Social networking giant, Facebook, has proposed to launch a new feature which will let users “unsend” and permanently delete their messages.
This concept was introduced after the news spread of how of the CEO, Mark Zuckerberg’s, and other top executive’s messages were removed.
Facebook confirmed the retractions and argued it was for the company’s security, following the Sony email hack in 2014. But Facebook had not notified the recipients or the public that it had deleted conversations.
The social networking site had been offering a secret chat feature offering a self-destruct option with durations ranging from five seconds to a day. This feature was only accessible to industry executives, not to regular users.
A spokesperson in a statement to TechCrunch apologized for not extending the “unsend” feature to all users.
“We have discussed this feature several times. And people using our secret message feature in the encrypted version of Messenger have the ability to set a timer – and have their messages automatically deleted.

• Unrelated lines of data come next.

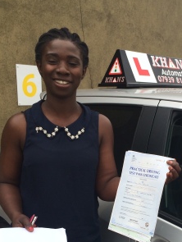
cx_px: 130
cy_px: 181
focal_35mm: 52
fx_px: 364
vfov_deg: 35.9
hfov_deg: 27.8
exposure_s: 1/622
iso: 32
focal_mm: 4.12
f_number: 2.2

“We will now be making a broader delete message feature available. This may take some time. And until this feature is ready, we will no longer be deleting any executives’ messages. We should have done this sooner – and we’re sorry that we did not,” said a spokesperson.
The news comes after Facebook continues to struggle with the revelation that 87 million users may have had their personal data harvested by Cambridge Analytica, the political consulting group that worked on the British EU referendum vote and the 2016 US presidential election.
Facebook argued the feature was developed in the emergence of the Sony Pictures hacking scandal in 2014, which revealed sensitive communications amongst top industry executives.
Other Facebook-owned apps such as Whatsapp allows users to erase messages for a limited period after they have been sent, however, the deletion is notified in that chat. Whereas, Instagram lets users unsend direct messages.
The report adds, “Facebook didn’t have details about whether recipients would be notified when a message was unsent and retracted from their inboxes, whether the feature would apply retroactively to old messages sent before the launch or whether users would need to designate a message as expiring or “unsendable” before they send it.”